A giorni alterni, ad una certa ora ben precisa, i giochi si interrompevano quasi di colpo, senza bisogno di tante parole: era l’ ora del tosone.

Alzi la mano chi sa cos’ è il tosone !!

Per coloro che non lo sapessero è meglio partire dall’ inizio, dalla nascita del formaggio parmigiano-reggiano

Il casaro faceva bollire il latte cagliato in un enorme pentolone a punta, alto e lungo fino ad arrivare al fuoco giù in basso. Dopo aver continuamente mescolato per tutta la bollitura

- durante la quale si formano tanti pezzi di caglio che si solidificano addensandosi – con l’

aiuto di una specie di telo “pesca” quella che è diventata un’ unica e grossa palla bianca. Questa specie di mozzarella gigantesca veniva compressa a forza in contenitori di legno rotondi, larghi e bassi, sui quali viene posato un coperchio con sopra pesanti pietre per completarne la forma. Questa pressione causa la fuoriuscita del liquido eccedente, ma

soprattutto di “formaggio” ancora caldo e molle, che viene “tosato” da mani esperte, ottenendone dei grossi filamenti bianchi di grana neonato: ecco il tosone !!!

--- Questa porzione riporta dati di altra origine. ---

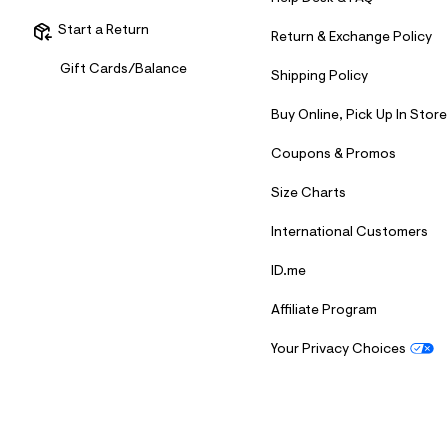
s
h
Start a Return
=
Return & Exchange Policy
5
5
Gift Cards/Balance
Shipping Policy
7
&
s
Buy Online, Pick Up In Store
m
=
Coupons & Promos
f
i
t
Size Charts
&
s
International Customers
f
r
ID.me
m
=
j
Affiliate Program
p
g
Your Privacy Choices
S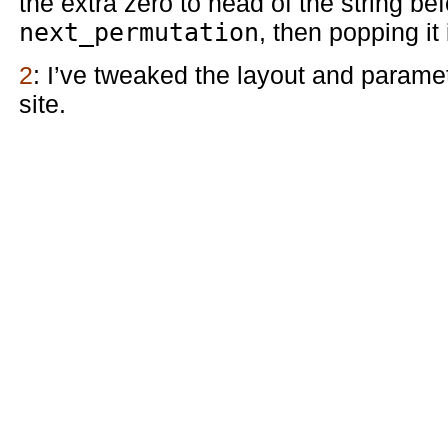
the extra zero to head of the string be
next_permutation
, then popping it
2
: I’ve tweaked the layout and parame
site.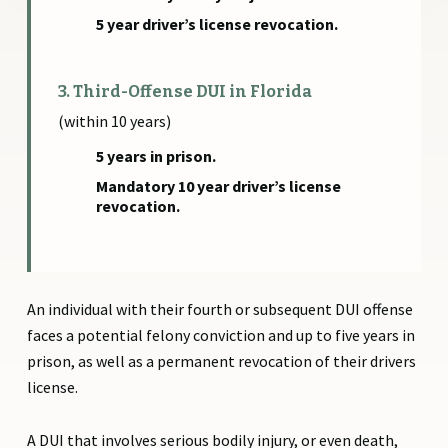
5 year driver’s license revocation.
3. Third-Offense DUI in Florida
(within 10 years)
5 years in prison.
Mandatory 10 year driver’s license
revocation.
An individual with their fourth or subsequent DUI offense
faces a potential felony conviction and up to five years in
prison, as well as a permanent revocation of their drivers
license.
A DUI that involves serious bodily injury, or even death,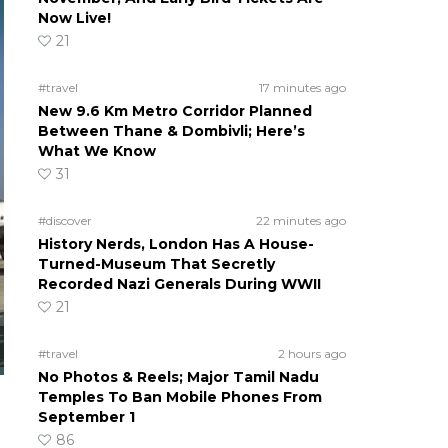
Now Live!
21
#travel
17 minutes ago
New 9.6 Km Metro Corridor Planned
Between Thane & Dombivli; Here’s
What We Know
31
#discover
22 minutes ago
History Nerds, London Has A House-
Turned-Museum That Secretly
Recorded Nazi Generals During WWII
21
#travel
2 hours ago
No Photos & Reels; Major Tamil Nadu
Temples To Ban Mobile Phones From
September 1
86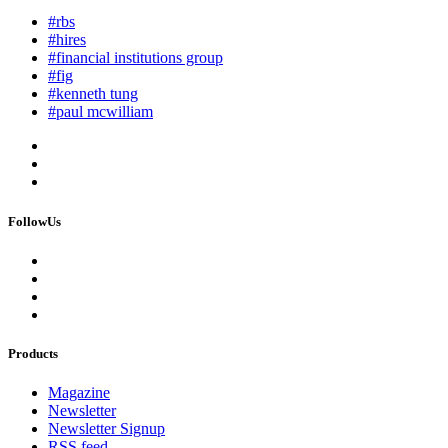
#rbs
#hires
#financial institutions group
#fig
#kenneth tung
#paul mcwilliam
FollowUs
Products
Magazine
Newsletter
Newsletter Signup
RSS feed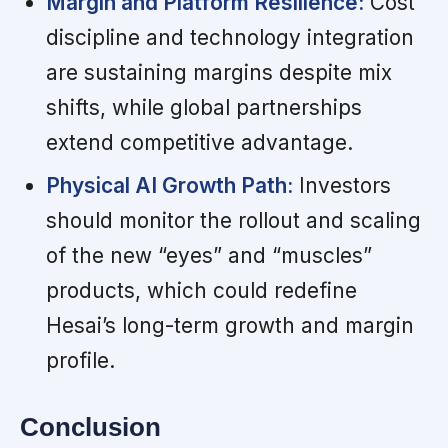
Margin and Platform Resilience:
Cost
discipline and technology integration
are sustaining margins despite mix
shifts, while global partnerships
extend competitive advantage.
Physical AI Growth Path:
Investors
should monitor the rollout and scaling
of the new “eyes” and “muscles”
products, which could redefine
Hesai’s long-term growth and margin
profile.
Conclusion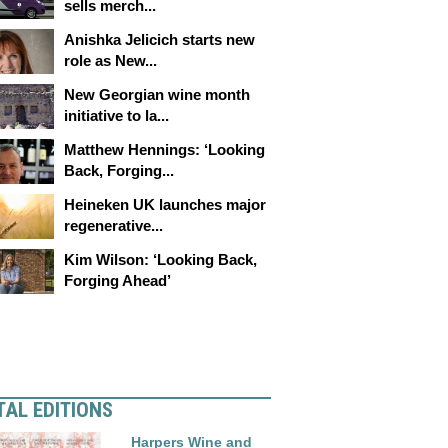
sells merch...
Anishka Jelicich starts new
role as New...
New Georgian wine month
initiative to la...
Matthew Hennings: ‘Looking
Back, Forging...
Heineken UK launches major
regenerative...
Kim Wilson: ‘Looking Back,
Forging Ahead’
TAL EDITIONS
Harpers Wine and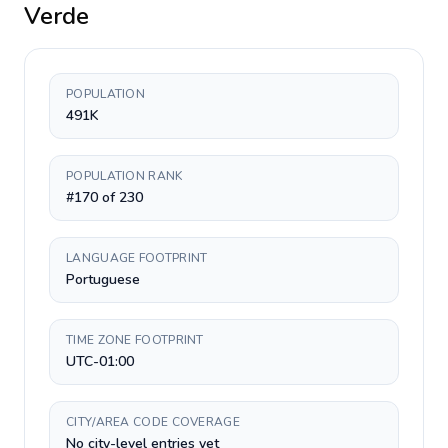
Verde
POPULATION
491K
POPULATION RANK
#170 of 230
LANGUAGE FOOTPRINT
Portuguese
TIME ZONE FOOTPRINT
UTC-01:00
CITY/AREA CODE COVERAGE
No city-level entries yet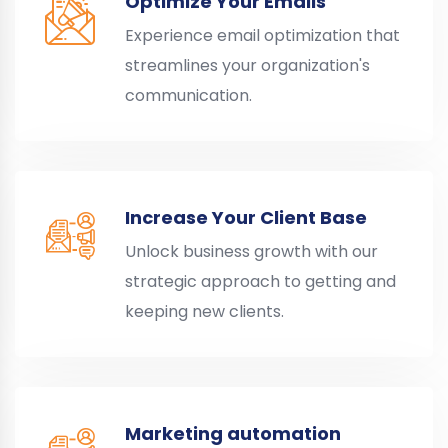
Optimize Your Emails
Experience email optimization that
streamlines your organization's
communication.
Increase Your Client Base
Unlock business growth with our
strategic approach to getting and
keeping new clients.
Marketing automation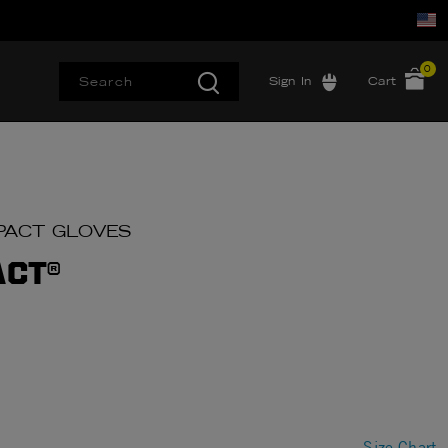
0
Sign In
Cart
IMPACT GLOVES
ACT®
Size Chart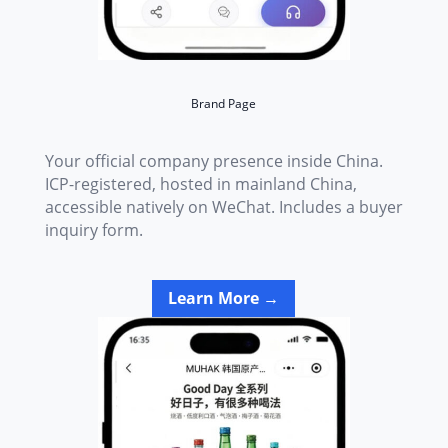
Brand Page
Your official company presence inside China.
ICP-registered, hosted in mainland China,
accessible natively on WeChat. Includes a buyer
inquiry form.
Learn More →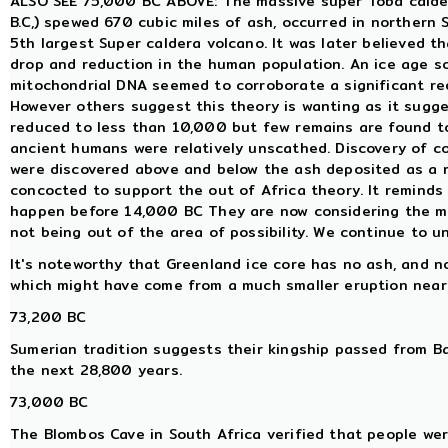
ALSO SEE 75,000 BC ABOVE: The massive super Toba calder
B.C,) spewed 670 cubic miles of ash, occurred in northern S
5th largest Super caldera volcano. It was later believed 
drop and reduction in the human population. An ice age s
mitochondrial DNA seemed to corroborate a significant re
However others suggest this theory is wanting as it sugg
reduced to less than 10,000 but few remains are found t
ancient humans were relatively unscathed. Discovery of 
were discovered above and below the ash deposited as a re
concocted to support the out of Africa theory. It reminds
happen before 14,000 BC They are now considering the m
not being out of the area of possibility. We continue to u
It's noteworthy that Greenland ice core has no ash, and no
which might have come from a much smaller eruption near
73,200 BC
Sumerian tradition suggests their kingship passed from Ba
the next 28,800 years.
73,000 BC
The Blombos Cave in South Africa verified that people wer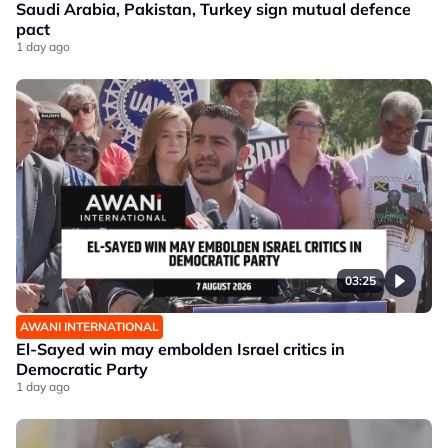
Saudi Arabia, Pakistan, Turkey sign mutual defence
pact
1 day ago
03:25
AWANI INTERNATIONAL
El-Sayed win may embolden Israel critics in
Democratic Party
1 day ago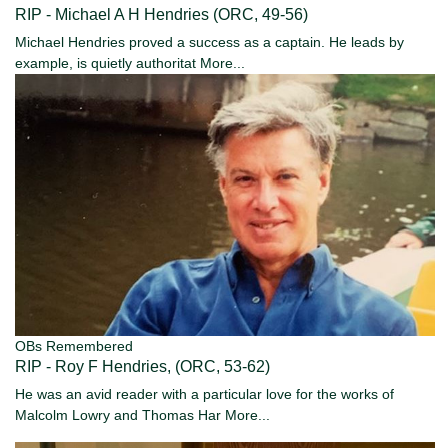
RIP - Michael A H Hendries (ORC, 49-56)
Michael Hendries proved a success as a captain. He leads by
example, is quietly authoritat
More...
OBs Remembered
RIP - Roy F Hendries, (ORC, 53-62)
He was an avid reader with a particular love for the works of
Malcolm Lowry and Thomas Har
More...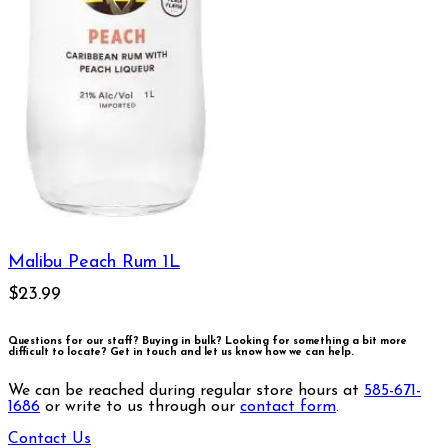
Malibu Peach Rum 1L
$23.99
Questions for our staff? Buying in bulk? Looking for something a bit more
difficult to locate?
Get in touch and let us know how we can help.
We can be reached during regular store hours at
585-671-
1686
or write to us through our
contact form
.
Contact Us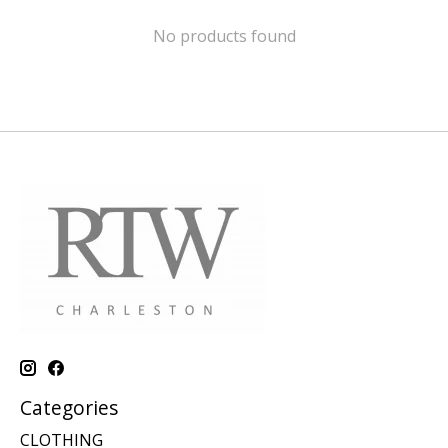
No products found
Categories
CLOTHING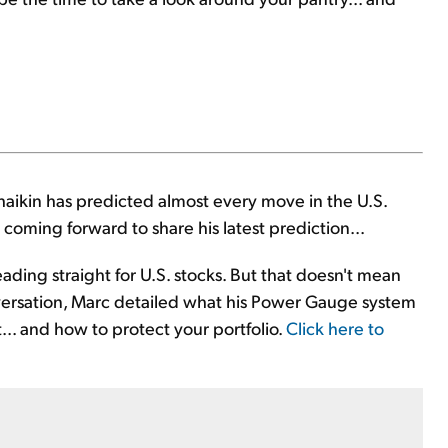
haikin has predicted almost every move in the U.S.
coming forward to share his latest prediction...
heading straight for U.S. stocks. But that doesn't mean
 conversation, Marc detailed what his Power Gauge system
t... and how to protect your portfolio.
Click here to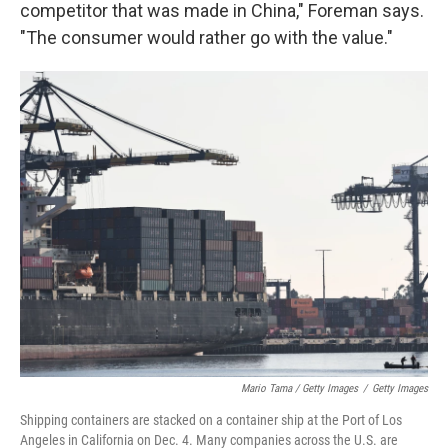
competitor that was made in China," Foreman says.
"The consumer would rather go with the value."
Mario Tama / Getty Images
/
Getty Images
Shipping containers are stacked on a container ship at the Port of Los
Angeles in California on Dec. 4. Many companies across the U.S. are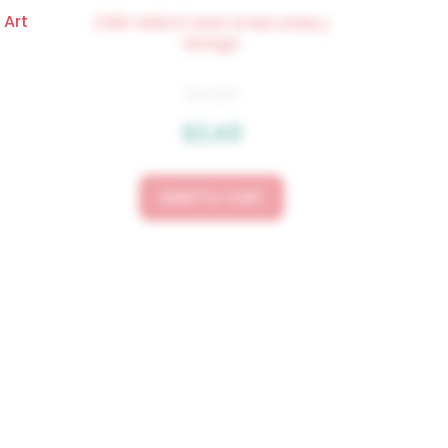
 Art
3519 WRESTLING Embroidery
Design
$
4.50
$
3.60
Add To Cart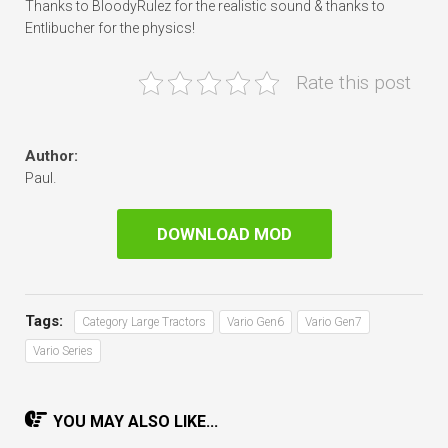
Thanks to BloodyRulez for the realistic sound & thanks to
Entlibucher for the physics!
Rate this post
Author:
Paul.
DOWNLOAD MOD
Tags:
Category Large Tractors
Vario Gen6
Vario Gen7
Vario Series
YOU MAY ALSO LIKE...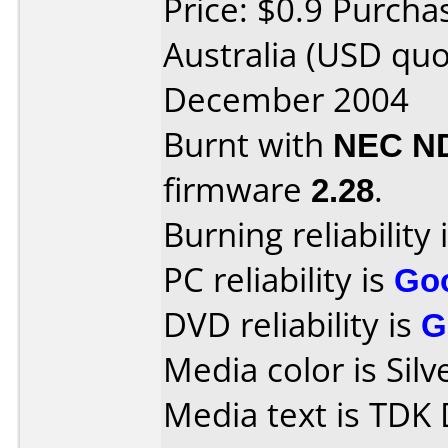
Price: $0.9 Purcha
Australia (USD qu
December 2004
Burnt with
NEC N
firmware
2.28
.
Burning reliability 
PC reliability is
Go
DVD reliability is
G
Media color is Silv
Media text is TDK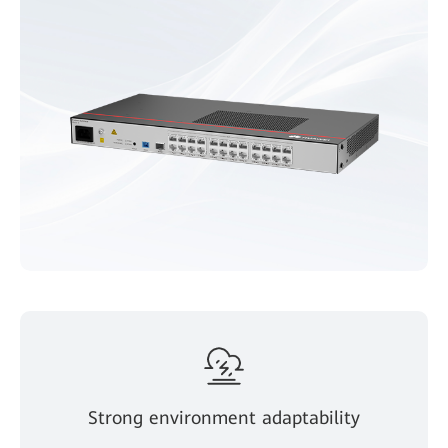
Strong environment adaptability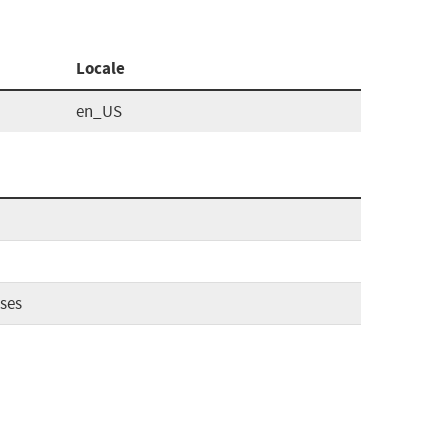
Locale
en_US
ses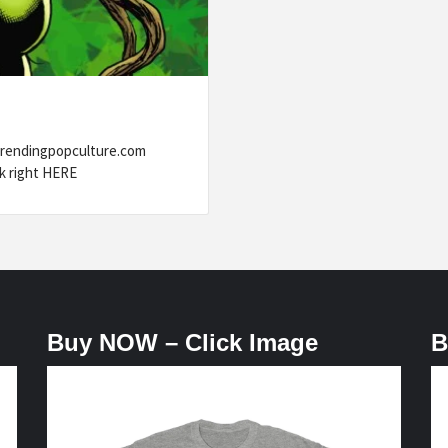
trendingpopculture.com
k right HERE
Buy NOW – Click Image
B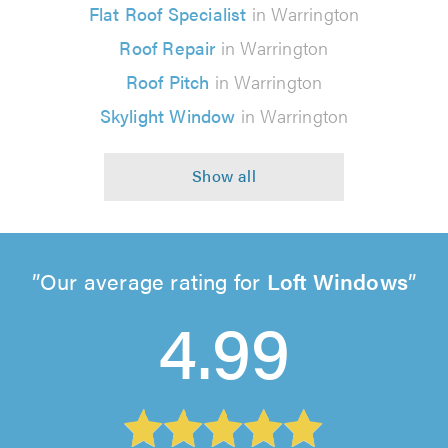
Flat Roof Specialist
in Warrington
Roof Repair
in Warrington
Roof Pitch
in Warrington
Skylight Window
in Warrington
Our average rating for
Loft Windows
4.99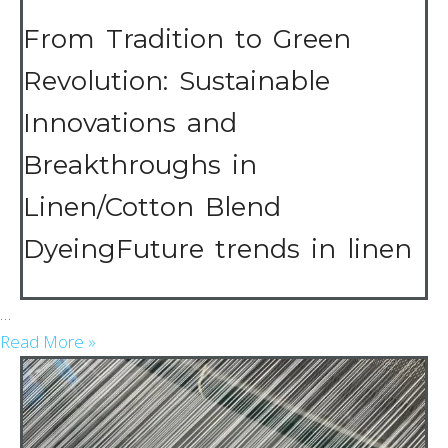
Fabric
Summer
From Tradition to Green
Revolution: Sustainable
Innovations and
Breakthroughs in
Linen/Cotton Blend
DyeingFuture trends in linen
…
Read More »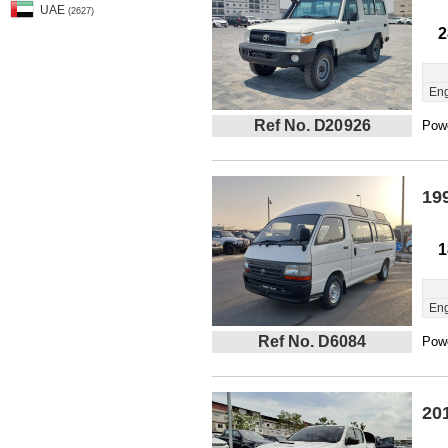
UAE
(2627)
2
Eng
Ref No. D20926
Powe
19
1
Eng
Ref No. D6084
Powe
20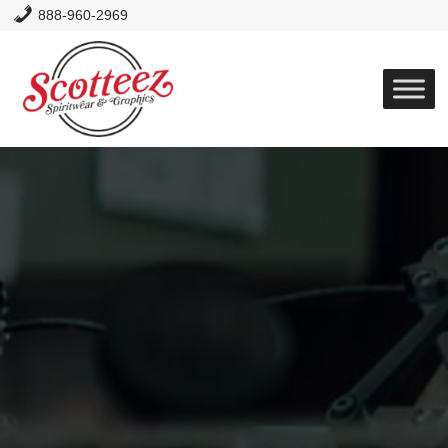
888-960-2969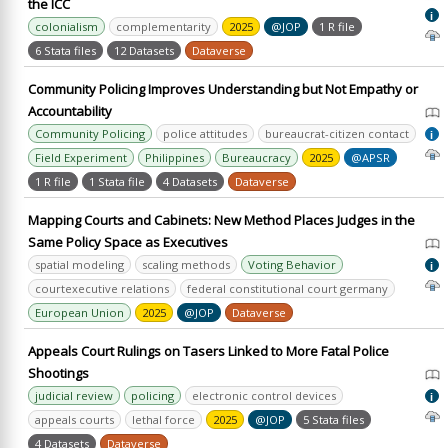
the ICC
i
colonialism
complementarity
2025
@JOP
1 R file
6 Stata files
12 Datasets
Dataverse
Community Policing Improves Understanding but Not Empathy or
Accountability
Community Policing
police attitudes
bureaucrat-citizen contact
i
Field Experiment
Philippines
Bureaucracy
2025
@APSR
1 R file
1 Stata file
4 Datasets
Dataverse
Mapping Courts and Cabinets: New Method Places Judges in the
Same Policy Space as Executives
spatial modeling
scaling methods
Voting Behavior
i
courtexecutive relations
federal constitutional court germany
European Union
2025
@JOP
Dataverse
Appeals Court Rulings on Tasers Linked to More Fatal Police
Shootings
judicial review
policing
electronic control devices
i
appeals courts
lethal force
2025
@JOP
5 Stata files
4 Datasets
Dataverse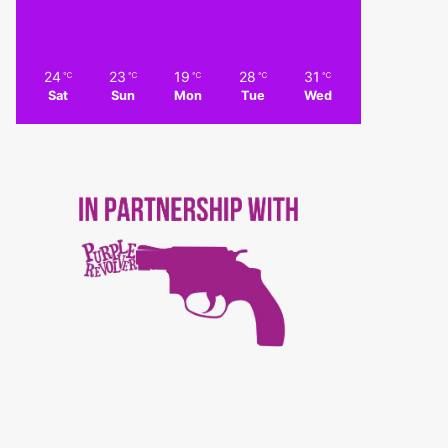
24
23
19
28
31
℃
℃
℃
℃
℃
Sat
Sun
Mon
Tue
Wed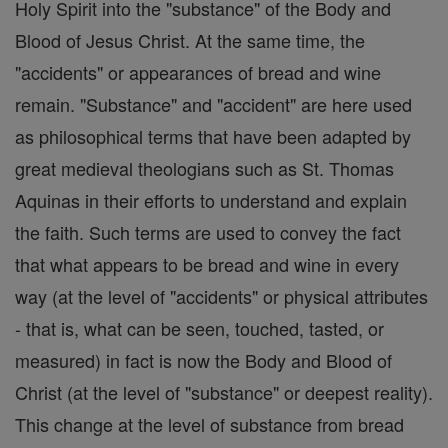
Holy Spirit into the "substance" of the Body and
Blood of Jesus Christ. At the same time, the
"accidents" or appearances of bread and wine
remain. "Substance" and "accident" are here used
as philosophical terms that have been adapted by
great medieval theologians such as St. Thomas
Aquinas in their efforts to understand and explain
the faith. Such terms are used to convey the fact
that what appears to be bread and wine in every
way (at the level of "accidents" or physical attributes
- that is, what can be seen, touched, tasted, or
measured) in fact is now the Body and Blood of
Christ (at the level of "substance" or deepest reality).
This change at the level of substance from bread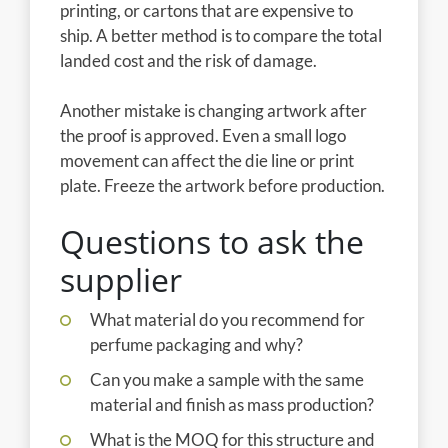
printing, or cartons that are expensive to
ship. A better method is to compare the total
landed cost and the risk of damage.
Another mistake is changing artwork after
the proof is approved. Even a small logo
movement can affect the die line or print
plate. Freeze the artwork before production.
Questions to ask the
supplier
What material do you recommend for
perfume packaging and why?
Can you make a sample with the same
material and finish as mass production?
What is the MOQ for this structure and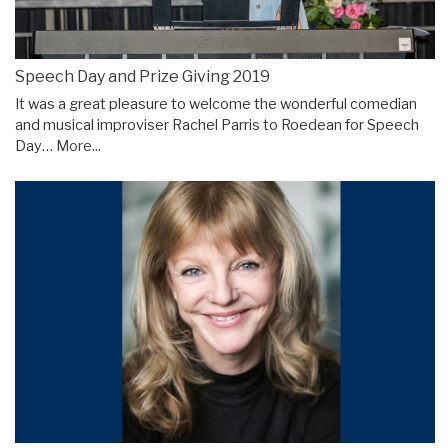
Speech Day and Prize Giving 2019
It was a great pleasure to welcome the wonderful comedian
and musical improviser Rachel Parris to Roedean for Speech
Day…
More...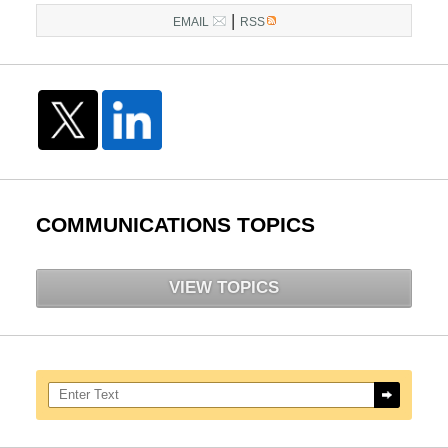
|
EMAIL
RSS
COMMUNICATIONS TOPICS
VIEW TOPICS
Search here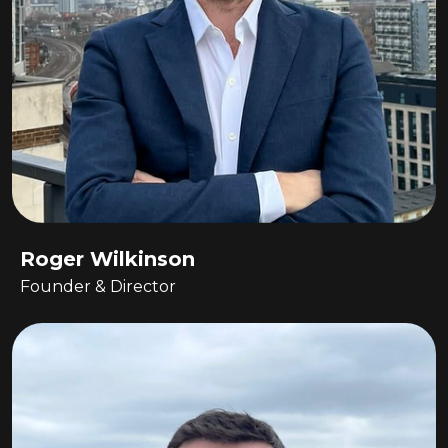
Roger Wilkinson
Founder & Director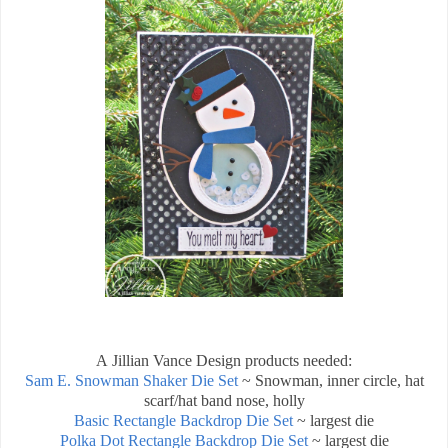
A Jillian Vance Design products needed:
Sam E. Snowman Shaker Die Set
~ Snowman, inner circle, hat
scarf/hat band nose, holly
Basic Rectangle Backdrop Die Set
~ largest die
Polka Dot Rectangle Backdrop Die Set
~ largest die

Dicevo che a quell’ ora tutti noi bambini eravamo già arrivati in processione al caseificio, a farcelo dare prima che arrivassero altri o che venisse sprecato.

Quei tempi li possiamo quindi chiamare anche “civiltà del tosone”.

Infatti adesso che stiamo vivendo un’ altra civiltà, la Sanità ha vietato la distribuzione del tosone, dicono “per ragioni igieniche”. Quando l’ ho saputo ci sono rimasto male, ma mi sono anche un po’ preoccupato: chissà quanti batteri ho ingerito in tutti quegli anni !!

E poi.. tutto quel latte acido che ci facevano bere per combattere (e guarire) intestino e fegato, chissà che danni mi avrà procurato !!

Meno male che oggi abbiamo la Nutella e le Merendine dei vari Mulini almeno andiamo sul sicuro: ce lo dice la Sanità !!

Allo stesso modo dovrei inorridire al pensiero di essermi lasciato andare ad accettare, con

gli occhi ridenti dei bimbi contenti, quelle indimenticabili fette di polenta del giorno prima (rigorosamente tagliate col filo ) abbrustolite sulla piastra della stufa, e in mezzo alle quali venivano piazzate a mò di sandwich: formaggio fuso, se per la cena; chicchi di uva appassita presi dai grappoli appesi ai travi della cucina, se per la merenda; burro e zucchero, se per la colazione: il massimo era intingere nel latte la fetta così farcita !!!

Poveri noi se allora ci fossero stati i NAS ! Quante multe e divieti !

Ma tra i tanti ricordi orali che la mamma mi ha lasciato di Villa non mi pare mi abbia mai parlato di epidemie intestinali, gastriti o mal di stomaco.